Las elecciones ya no se vigilan únicamente desde las mesas de votación. En Colombia, la tecnología comenzó a ocupar un lugar central en la protección de la democracia y el Valle del Cauca será uno de los escenarios donde esa transformación tendrá mayor impacto durante las presidenciales de 2026.
Con 3.815.548 ciudadanos habilitados para votar y 1.152 puestos de votación distribuidos en todo el departamento, el reto logístico y de transparencia es enorme. Por eso, el Consejo Nacional Electoral le apuesta a una estrategia donde las herramientas digitales permitan fortalecer la vigilancia, acelerar los controles y aumentar la capacidad de reacción frente a cualquier irregularidad.
La meta nacional es ambiciosa: alcanzar más de 1.700.000 testigos electorales que acompañen las más de 123.000 mesas de votación del país. Detrás de esa cifra hay una idea clara: que cada mesa tenga presencia ciudadana y que cada voto pueda ser observado, verificado y respaldado en tiempo real.
En el Valle del Cauca, donde convergen ciudades intermedias, zonas rurales, territorios apartados y grandes centros urbanos como Cali, la tecnología aparece como un puente para conectar el control electoral con todos los rincones del departamento.
Uno de los pilares de esta estrategia es la Plataforma de Postulación y Acreditación de Actores Electorales, desarrollada para que campañas presidenciales, auditores de sistemas y organizaciones de observación electoral puedan gestionar sus acreditaciones de manera rápida y segura. El sistema permite centralizar información, reducir trámites y garantizar mayor trazabilidad en cada proceso.
“Es una plataforma mediante la cual los partidos y campañas pueden postular a sus actores electorales, fortaleciendo la transparencia y legitimidad del proceso. La idea es que haya más ojos vigilando cada puesto de votación el próximo 31 de mayo y que se pueda verificar cuántos votos obtiene cada candidato”, señaló Fernán Ocampo, presidente de LinkTIC.
La innovación más visible está en Comitium en Línea, una aplicación diseñada para que los testigos electorales puedan reportar incidencias desde sus celulares durante la jornada democrática.
El CEO de LinkTIC agregó que a través de esta herramienta se podrán verificar credenciales mediante códigos QR, registrar novedades y remitir fotografías una vez finalice el conteo en las mesas.
“Esta herramienta les permite a los testigos electorales realizar el registro fotográfico de cada formulario E-14 en tiempo real, después de las 4:00 de la tarde. Así, las campañas pueden revisar esa información y contrastar lo observado en las mesas con los datos que reporta la Registraduría, generando mayor tranquilidad y confianza para las campañas, los partidos y la ciudadanía”, agregó Ocampo.
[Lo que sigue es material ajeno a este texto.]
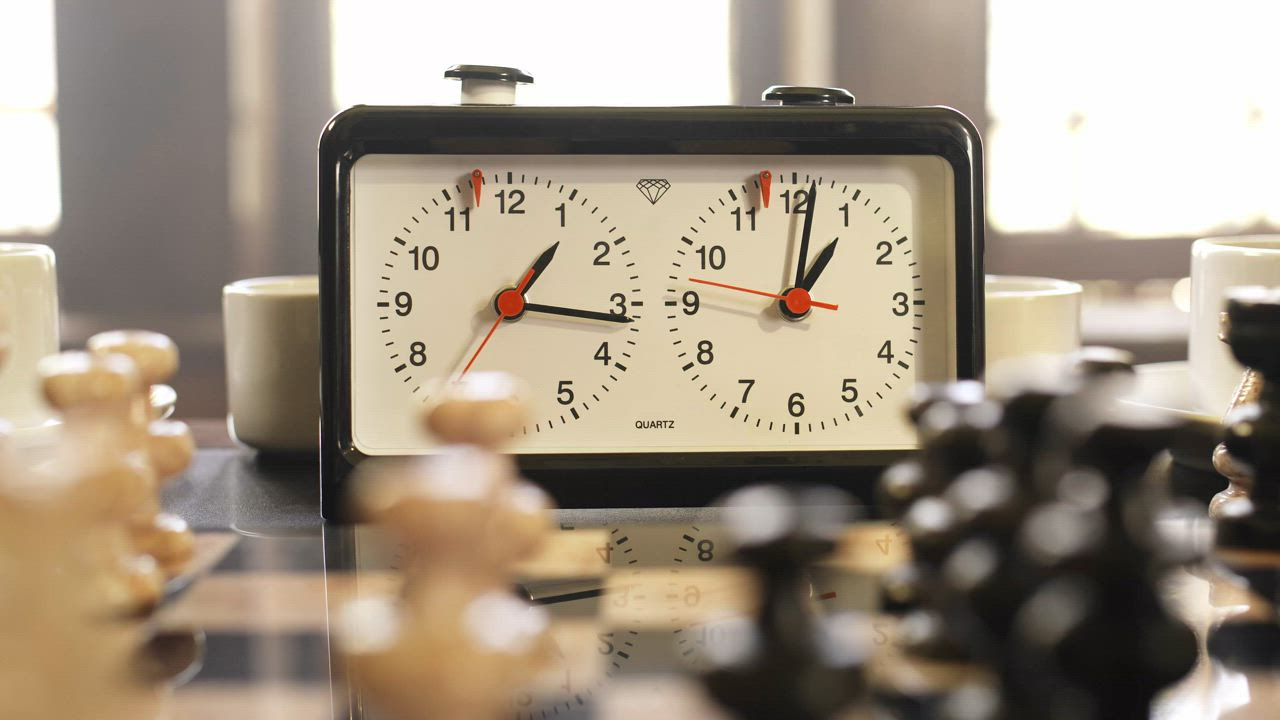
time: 1:16
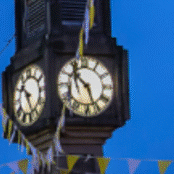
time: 10:26
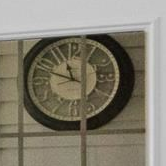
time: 11:48
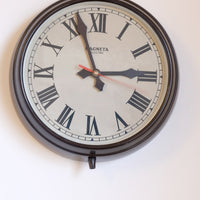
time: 2:56
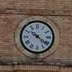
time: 10:21
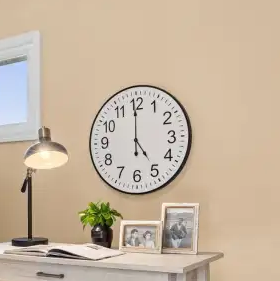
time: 4:59
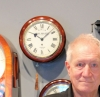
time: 10:07
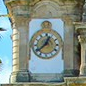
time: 12:38
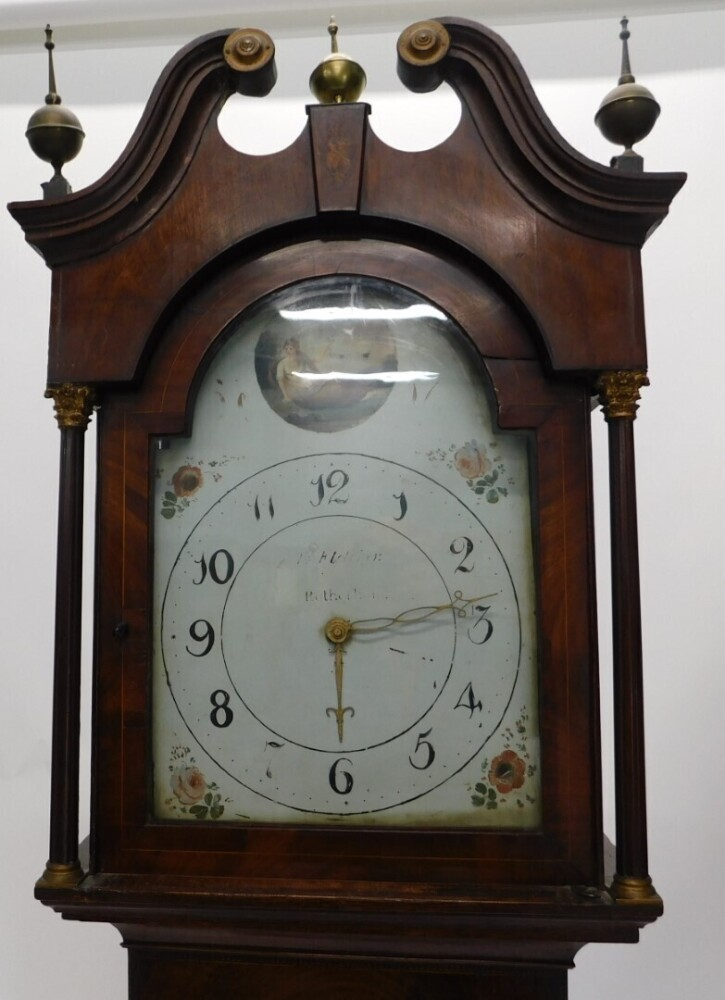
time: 6:14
En la práctica, esto significa que un testigo en municipios como Cartago, Buenaventura, Palmira, Buga o El Cairo podrá informar inmediatamente cualquier situación que considere irregular, permitiendo que las campañas y autoridades tengan seguimiento instantáneo del proceso.
El impacto de estas herramientas no solo es operativo. También busca fortalecer la confianza ciudadana en las elecciones.
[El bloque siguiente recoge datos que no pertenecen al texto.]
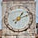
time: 1:11
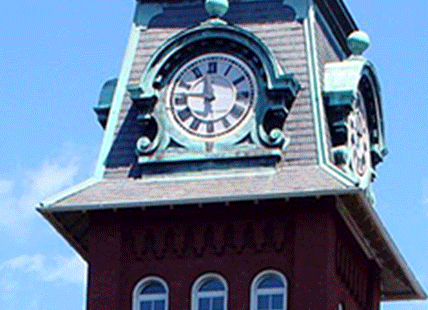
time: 11:46
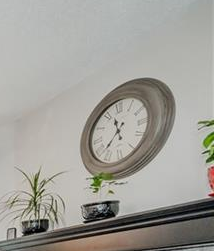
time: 11:37
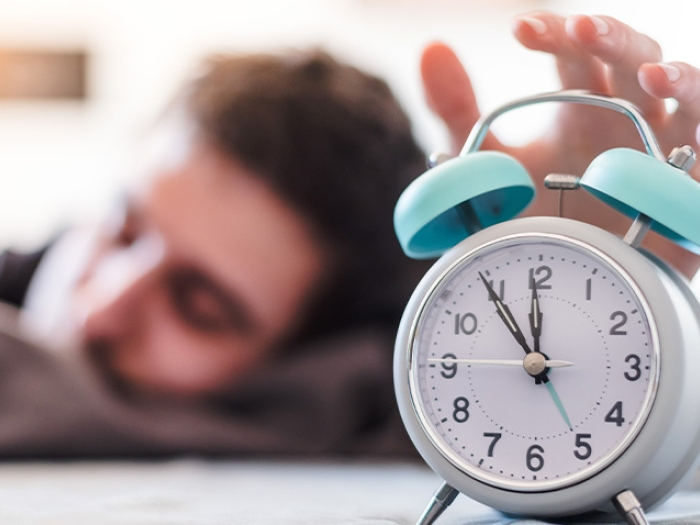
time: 11:54
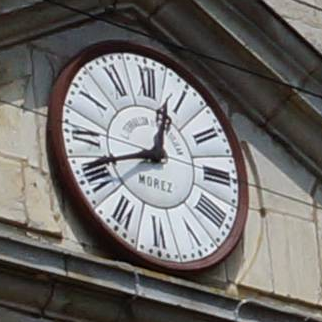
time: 12:41
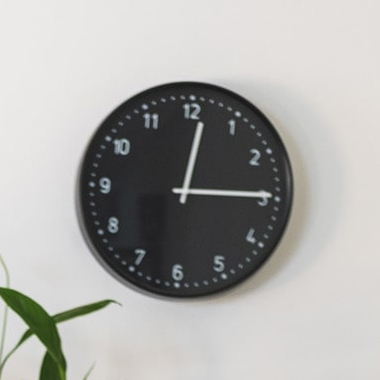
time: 12:14
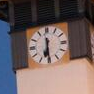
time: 6:29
Durante años, gran parte de las discusiones sobre legitimidad electoral han estado marcadas por dudas sobre la vigilancia, la transmisión de resultados y el control de las actas. Hoy, el uso de plataformas digitales, auditorías técnicas y reportes en línea busca cerrar espacios a la desinformación y aumentar la capacidad de verificación.
La estrategia también incluye simulacros nacionales, participación de auditorías externas, acompañamiento de organismos internacionales y capacitación permanente para campañas, observadores y testigos electorales. El objetivo es que la tecnología no sea únicamente una herramienta técnica, sino una garantía de transparencia.
Sin embargo, el desafío va más allá de desarrollar aplicaciones o sistemas digitales. El verdadero reto está en lograr que estas herramientas sean accesibles, confiables y útiles para todos los actores del proceso electoral.
En departamentos como Valle del Cauca, donde aún existen brechas de conectividad en algunos territorios, la apropiación tecnológica será clave para que el sistema funcione de manera efectiva. La democracia digital no depende únicamente de plataformas robustas, sino también de ciudadanos capacitados y de instituciones capaces de generar confianza.
Lo cierto es que las elecciones presidenciales de 2026 marcarán un nuevo capítulo en la manera como Colombia vigila sus procesos democráticos. Y en el Valle del Cauca, millones de ciudadanos serán protagonistas de una elección donde la tecnología buscará convertirse en una aliada silenciosa del voto, la transparencia y la legitimidad electoral.